Fellow committee member Gayle Harrell, a Florida state legislator, conceded that developing the technology to “segment” sensitive data for special handling according to patient consent directives is “a huge problem for vendors, but it's not going to go away, because I can tell you states are not going to change their laws without absolute federal direction.” But if the feds try to pre-empt state privacy laws, “I can tell you they are not going to like it one bit because communities feel very strongly about theses issues.”

Harrell also pointed out that the federal rule covering privacy for drug and alcohol treatment records, commonly referred to by its position in the Code of Federal Regulations, 42 CFR Part 2, attaches the liability for a provider to obtain a patient's consent before sharing the data to the data itself, and so, when that record changes hands, the consent requirement flows with it.

ONC chief Dr. Farzad Mostashari said he would “have to give credit to the VA and SAMSHA” (the Department of Veterans Affairs and HHS' Substance Abuse and Mental Health Services Administration) for their demonstration of technology developed for data segmentation and tagging for patient consent management.
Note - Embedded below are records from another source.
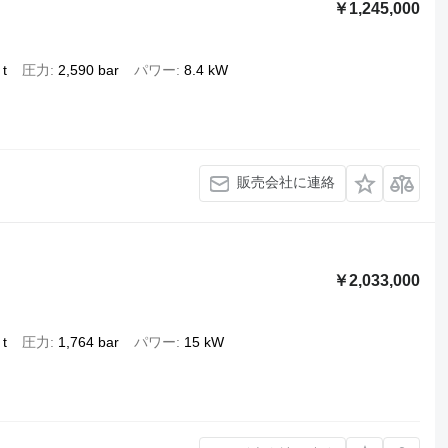
￥1,245,000
 t
圧力
2,590 bar
パワー
8.4 kW
販売会社に連絡
￥2,033,000
 t
圧力
1,764 bar
パワー
15 kW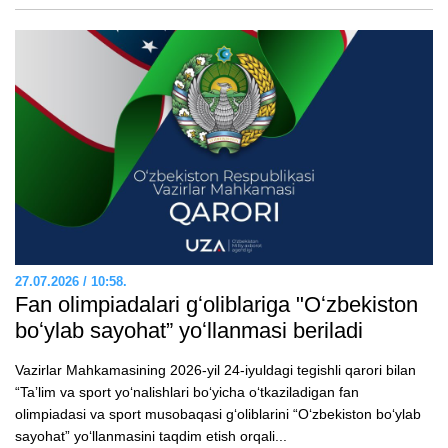
27.07.2026 / 10:58.
Fan olimpiadalari gʻoliblariga "Oʻzbekiston
boʻylab sayohat” yoʻllanmasi beriladi
Vazirlar Mahkamasining 2026-yil 24-iyuldagi tegishli qarori bilan
“Taʼlim va sport yoʻnalishlari boʻyicha oʻtkaziladigan fan
olimpiadasi va sport musobaqasi gʻoliblarini “Oʻzbekiston boʻylab
sayohat” yoʻllanmasini taqdim etish orqali...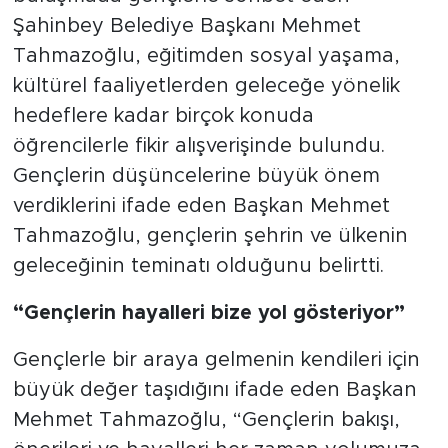
Şahinbey Belediye Başkanı Mehmet
Tahmazoğlu, eğitimden sosyal yaşama,
kültürel faaliyetlerden geleceğe yönelik
hedeflere kadar birçok konuda
öğrencilerle fikir alışverişinde bulundu.
Gençlerin düşüncelerine büyük önem
verdiklerini ifade eden Başkan Mehmet
Tahmazoğlu, gençlerin şehrin ve ülkenin
geleceğinin teminatı olduğunu belirtti.
“Gençlerin hayalleri bize yol gösteriyor”
Gençlerle bir araya gelmenin kendileri için
büyük değer taşıdığını ifade eden Başkan
Mehmet Tahmazoğlu, “Gençlerin bakışı,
Mostashari said he saw the demo at the “Interoperability Showcase,” special exhibit on health IT information exchange at the Health Information and Management Systems Society convention last month in New Orleans.
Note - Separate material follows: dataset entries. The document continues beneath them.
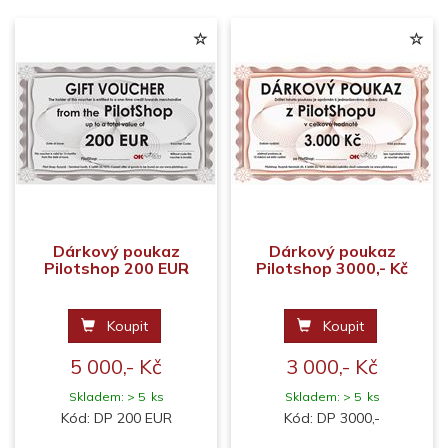
Dárkový poukaz
Dárkový poukaz
Pilotshop 200 EUR
Pilotshop 3000,- Kč
Koupit
Koupit
5 000,- Kč
3 000,- Kč
Skladem: > 5 ks
Skladem: > 5 ks
Kód: DP 200 EUR
Kód: DP 3000,-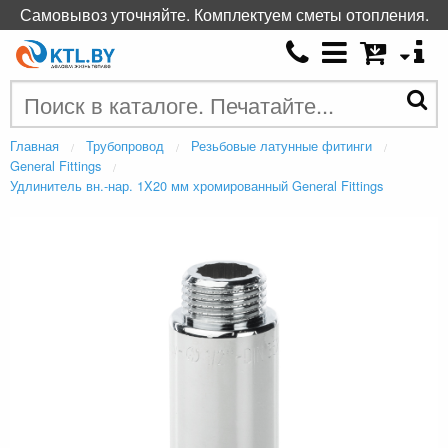
Самовывоз уточняйте. Комплектуем сметы отопления.
Главная
Трубопровод
Резьбовые латунные фитинги
General Fittings
Удлинитель вн.-нар. 1X20 мм хромированный General Fittings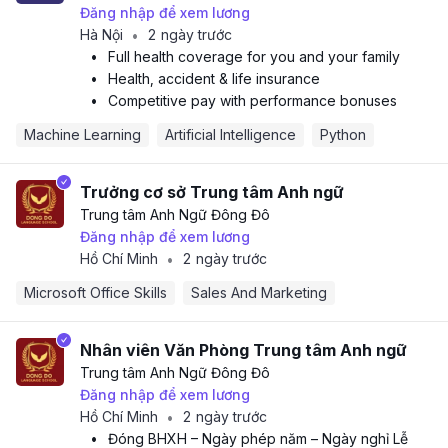
Đăng nhập để xem lương
Hà Nội
2 ngày trước
•
•
Full health coverage for you and your family
•
Health, accident & life insurance
•
Competitive pay with performance bonuses
Machine Learning
Artificial Intelligence
Python
Trưởng cơ sở Trung tâm Anh ngữ
Trung tâm Anh Ngữ Đông Đô
Đăng nhập để xem lương
Hồ Chí Minh
2 ngày trước
•
Microsoft Office Skills
Sales And Marketing
Nhân viên Văn Phòng Trung tâm Anh ngữ
Trung tâm Anh Ngữ Đông Đô
Đăng nhập để xem lương
Hồ Chí Minh
2 ngày trước
•
•
Đóng BHXH – Ngày phép năm – Ngày nghỉ Lễ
“I do want to acknowledge that the VA is trying to be a leader” in developing privacy protection technology, said policy committee member Dr. Theresa Cullen, chief medical information officer and acting deputy director of the integrated EHR program management office at the Veterans Health Administration, the VA's healthcare division. “We have been successful, but we are not in production. As we all know, there is a difference to go from a very limited data tagging for attributes for security to a large, standard way to do that from an enterprise perspective. We need to go there and we will.”

The omnibus federal privacy rule released in February, which fleshes out HIPAA privacy and security rule amendments in the ARRA, includes a new wrinkle, enforceable this September, which also adds a technical challenge addressable by data segmentation.

It gives patients the right to insist that their healthcare providers not share records of their healthcare treatment with their insurance plan if the patient pays for that care out of pocket. VA technologists who have developed the software say it can solve the problem.